You can also buy fractional shares from online brokerage platforms that sell them, like Fidelity, Robinhood and Charles Schwab. Alternatively, fractional shares can be automatically purchased and added to your portfolio with advisors like Betterment.
You don’t need large amounts of capital to invest in fractional shares. You can invest as little as $1 in these shares.
You can invest a predefined sum easily. For example, $1000 can easily be invested in a company, even if its share price is $34.26.
Fractional investing allows everyone to invest, so this could lead to inflated prices. This is why you need to do your due diligence and check a company's validation before investing.
It’s easy to fall into the trap of over-diversification with fractional investing because you can buy the shares of many companies this way. Plan and invest only in select companies to avoid this pitfall.
You may not receive any meaningful dividend from your fractional investments if they are too small.

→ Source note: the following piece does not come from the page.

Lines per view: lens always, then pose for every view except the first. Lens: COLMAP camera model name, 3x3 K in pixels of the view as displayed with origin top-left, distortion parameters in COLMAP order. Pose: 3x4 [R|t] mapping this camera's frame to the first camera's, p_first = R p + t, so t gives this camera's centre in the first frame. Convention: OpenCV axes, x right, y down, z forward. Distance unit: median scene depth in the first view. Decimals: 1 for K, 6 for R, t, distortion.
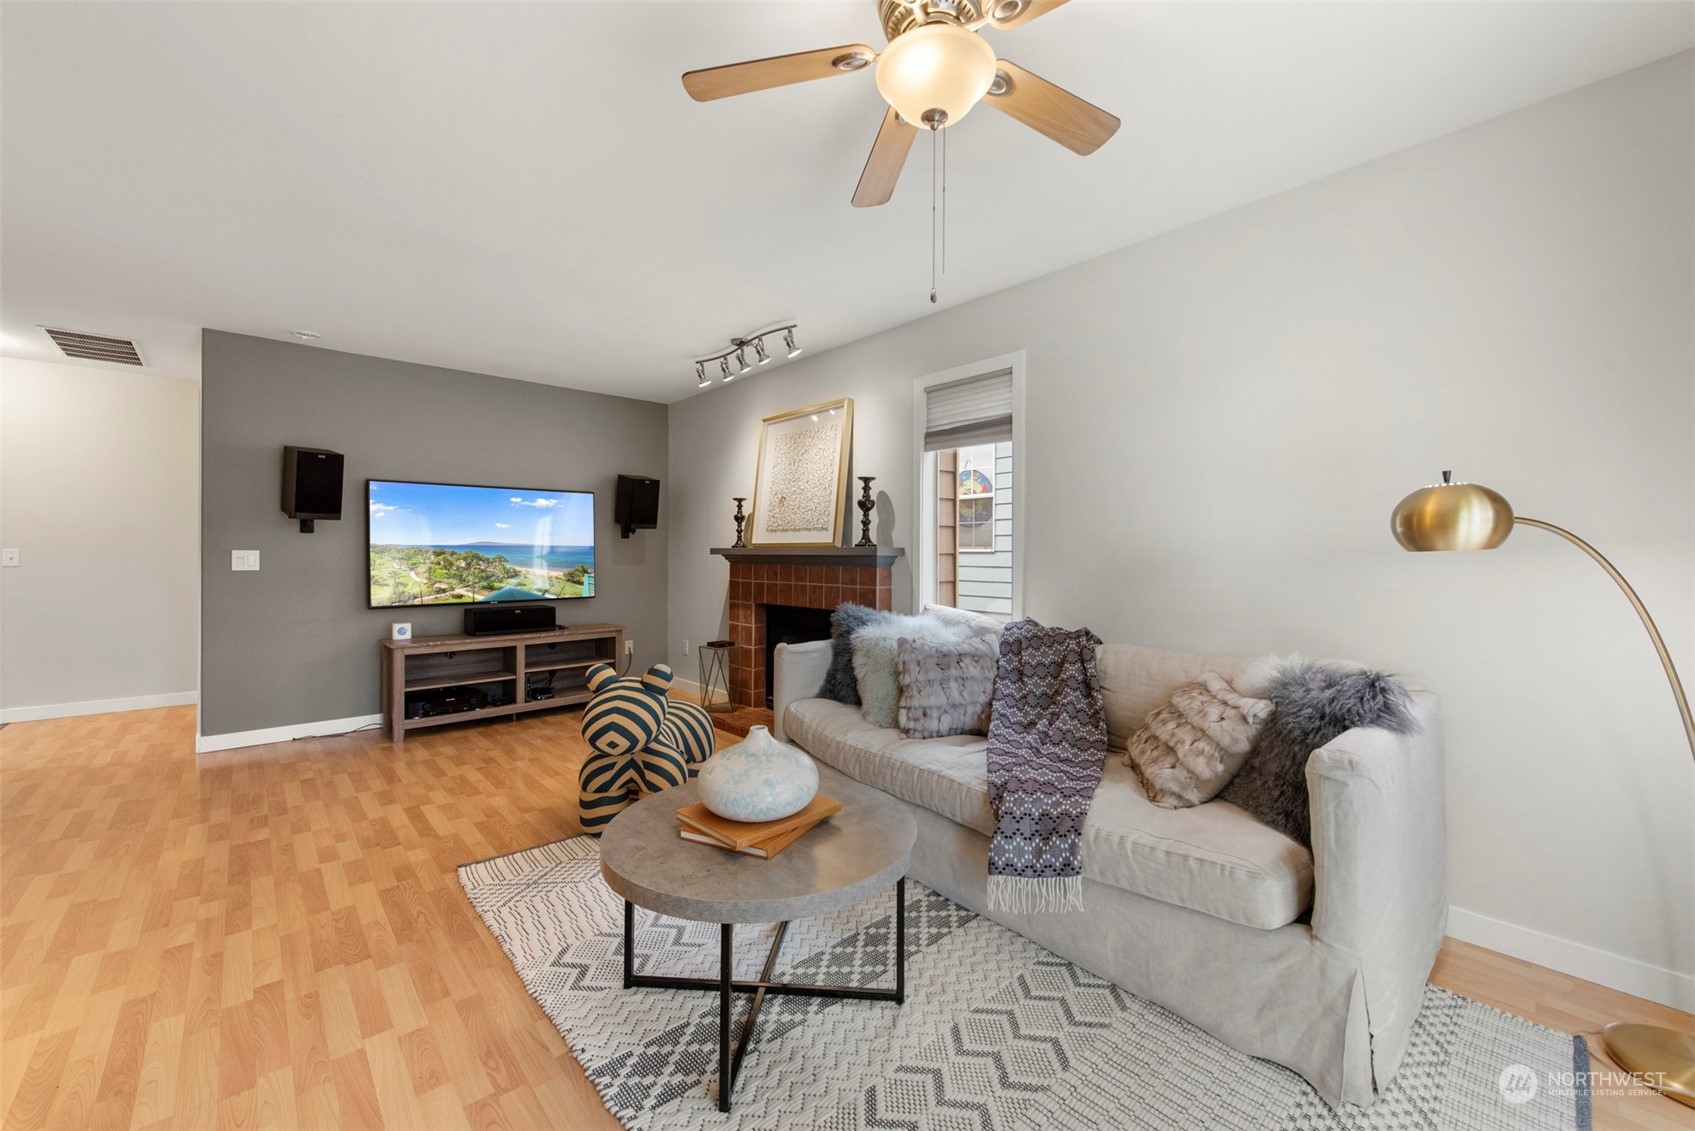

For instance, if a company declares a dividend of $1 per share, and you own 0.75 shares of the company, you only get $0.75 as dividend payouts.

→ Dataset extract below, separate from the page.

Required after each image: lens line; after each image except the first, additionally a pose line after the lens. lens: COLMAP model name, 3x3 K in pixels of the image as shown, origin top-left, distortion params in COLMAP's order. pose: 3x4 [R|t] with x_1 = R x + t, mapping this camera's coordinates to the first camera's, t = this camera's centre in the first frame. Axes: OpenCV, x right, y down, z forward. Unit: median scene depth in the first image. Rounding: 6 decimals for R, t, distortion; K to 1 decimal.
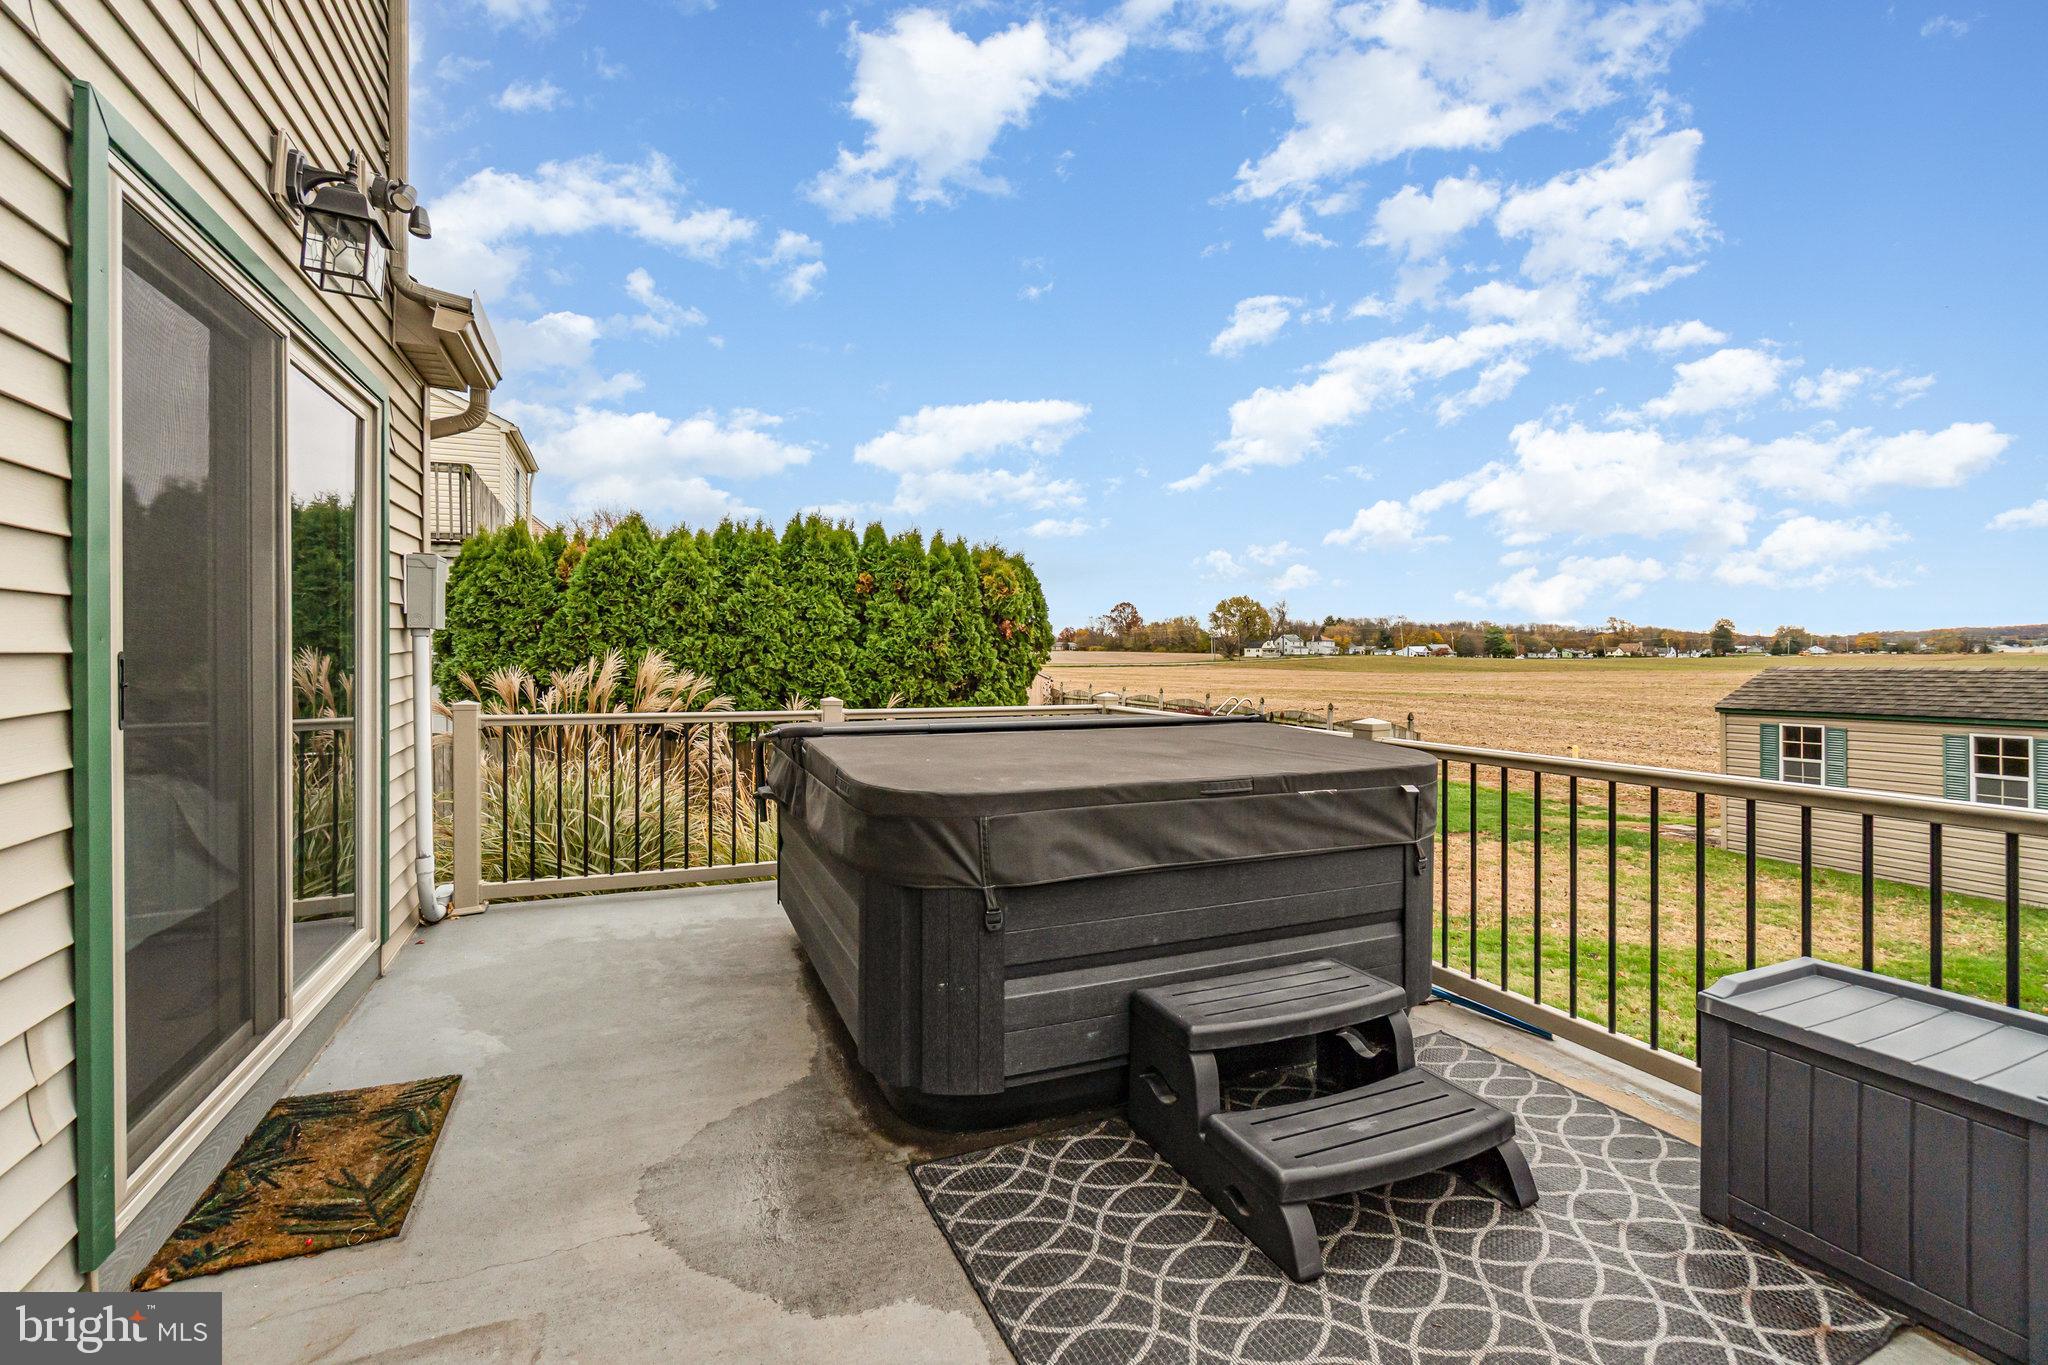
lens RADIAL K [[886.8, 0, 1033.4], [0, 886.8, 672.7], [0, 0, 1]] dist [-0.000706, -0.000035]
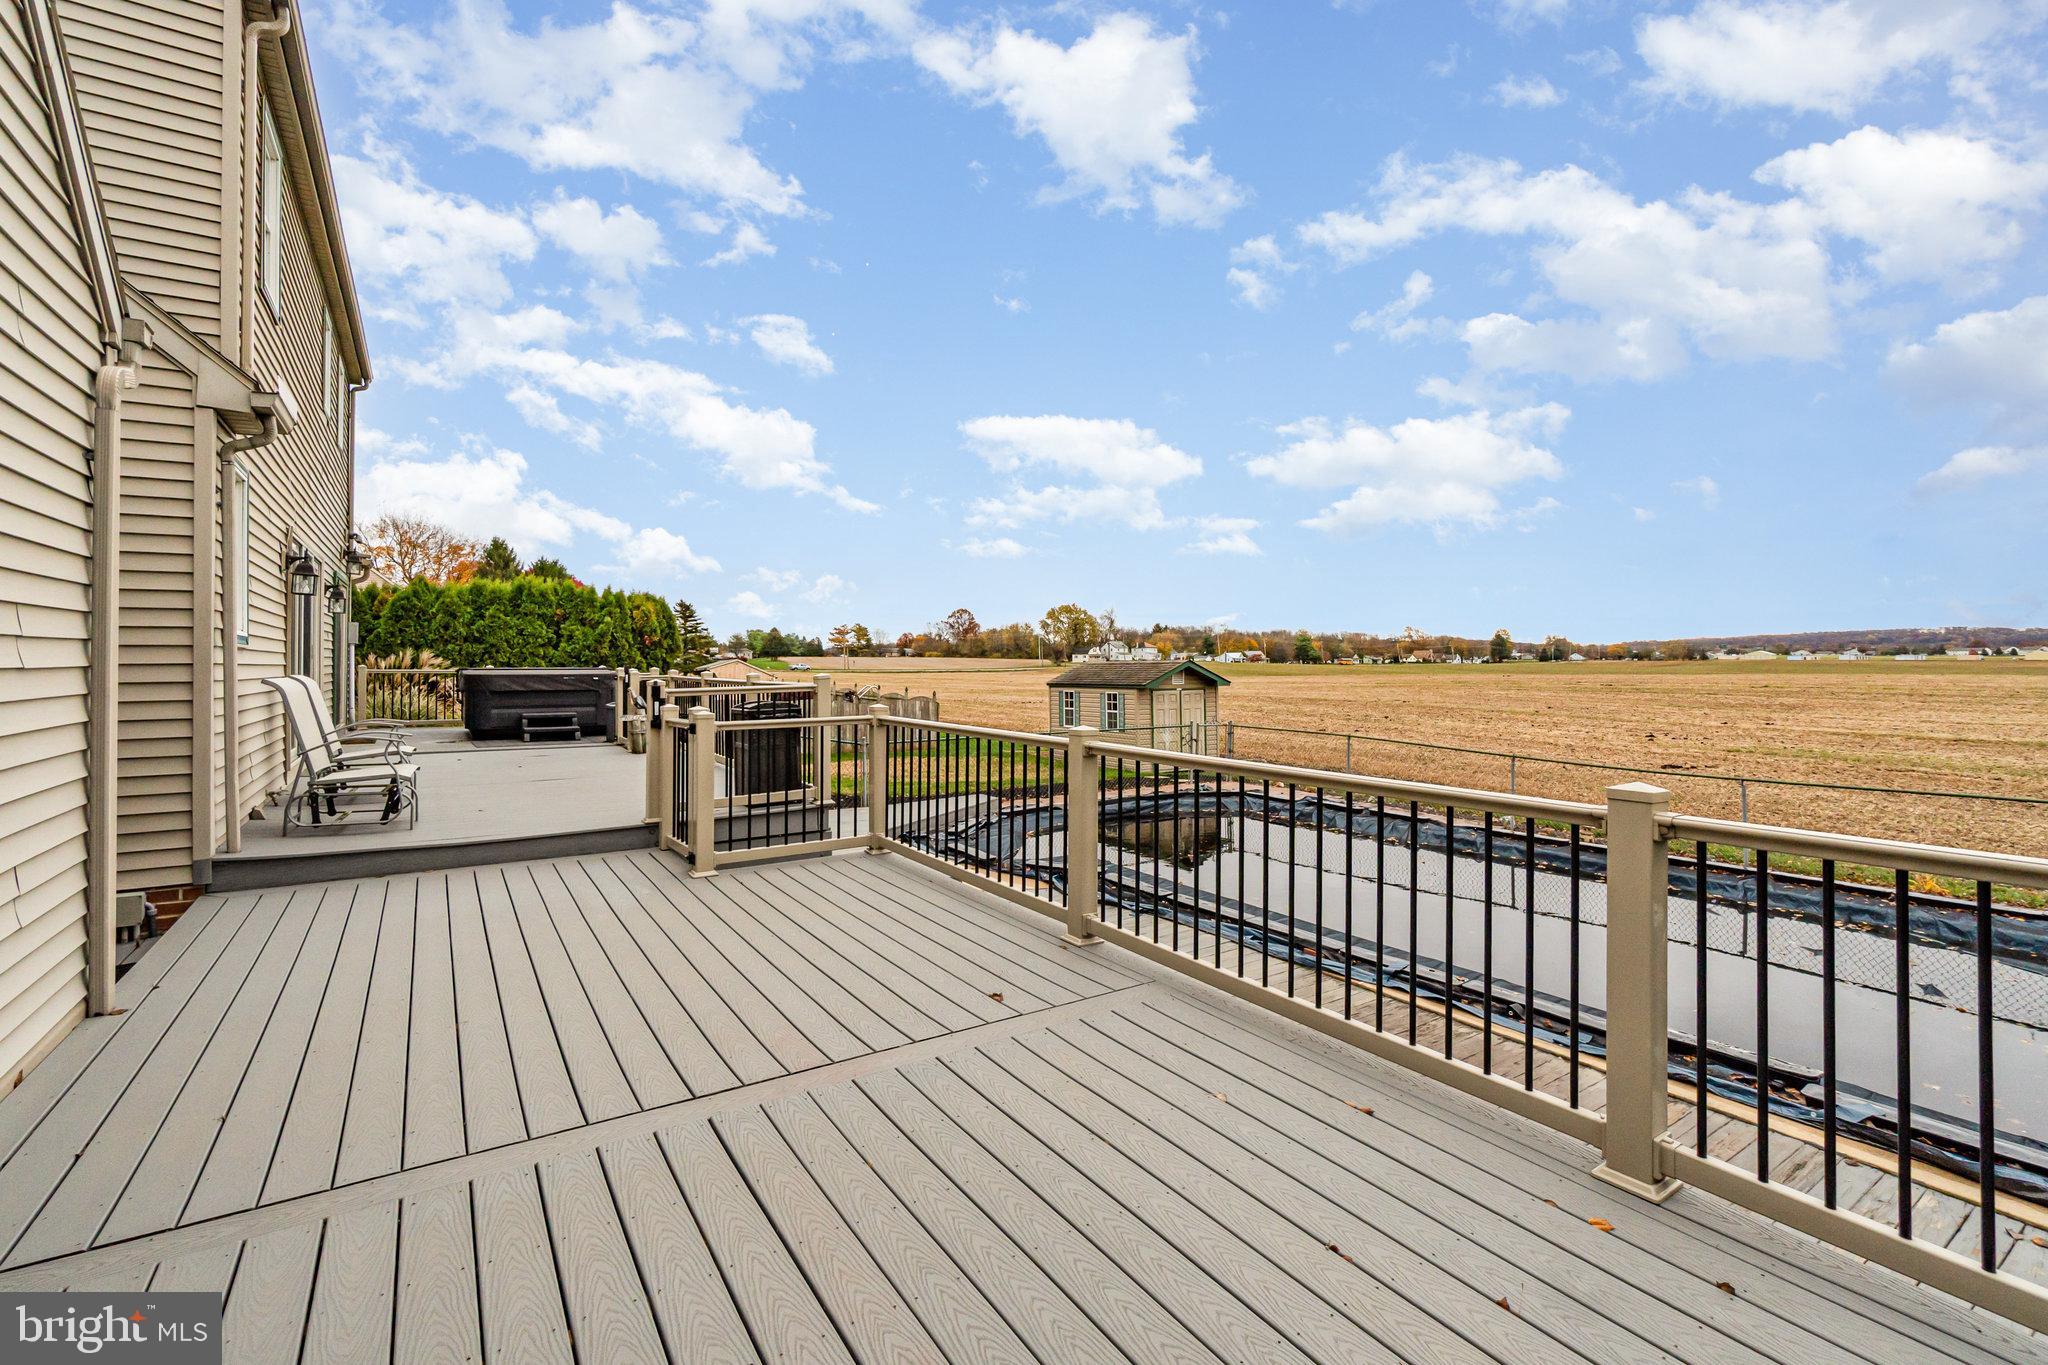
lens RADIAL K [[886.8, 0, 1025.3], [0, 886.8, 668.0], [0, 0, 1]] dist [-0.000706, -0.000035]
pose [[0.985289, -0.001014, 0.170892, 0.451321], [0.003055, 0.999927, -0.011678, 0.032995], [-0.170868, 0.012028, 0.985221, -0.978954]]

Fractional investing, like all other investment strategies, requires careful planning. With the right strategy, you can diversify your portfolio beyond Indian markets and own top US stocks like Apple, Tesla, Amazon and more.
If that sounds like something you’re interested in, Fi Money offers an easy way to do this. You’ll find the in-app explainers make investing easier. Fi also gives you the benefit of industry-best forex rates and zero brokerage fees when you invest in US Stocks.
Yes, fractional investing has some downsides. Not all stocks may have fractional shares available, so your choices will be limited. Additionally, the liquidity of fractional shares may also be low.
Buying fractional shares can be beneficial in a bullish market. This is particularly true for small-time retail investors who do not have large sums of capital at their disposal.
Opening an overseas trading account is the best way to start fractional investing. You can then buy shares of the companies you wish to own for as little as $1.